Y es que los objetivos de todas las cámaras ya apuntaban hacia el hombre más rápido del planeta antes de que llevase a cabo su primera actuación en los Juegos de Río. Con su particular y ya tradicional espectáculo antes de iniciar la carrera, el jamaicano hizo las delicias de todos los espectadores.

Tras esto, lo suyo fue un auténtico paseo. Tanto, que en los instantes finales de la serie, Bolt frenó como de costumbre en las rondas previas y se permitió el lujo de echar un vistazo a lo que hacía el bareiní Andrew Fisher, quien parecía por momentos dominar la carrera, obviamente, sin éxito final.

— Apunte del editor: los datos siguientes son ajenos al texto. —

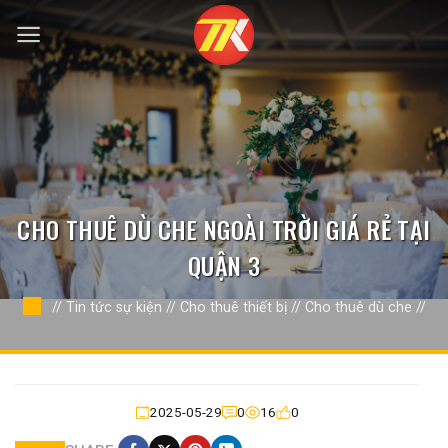
Bỏ
qua
nội
dung
CHO THUÊ DÙ CHE NGOÀI TRỜI GIÁ RẺ TẠI
QUẬN 3
//
Tin tức sự kiện
//
Cho thuê thiết bị
//
Cho thuê dù che
//
2025-05-29
0
16
0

Además de Bolt, también pasaron a la acción su compatriota Yohan Blake y el estadounidense Justin Gatlin, dos de sus principales rivales por la medalla de oro. Con una marca de 10.11 el primero y con 10.01 el segundo, ambos se metieron en la siguiente ronda en el camino a la gran final.

La próxima vez que Usain Bolt pise el Estadio Olímpico de Río será el el lunes 15 a partir de las 2.00h (horario peninsular) para correr las semifinales de la prueba que sabrá su ganador esa misma noche, a las 3:25 horas.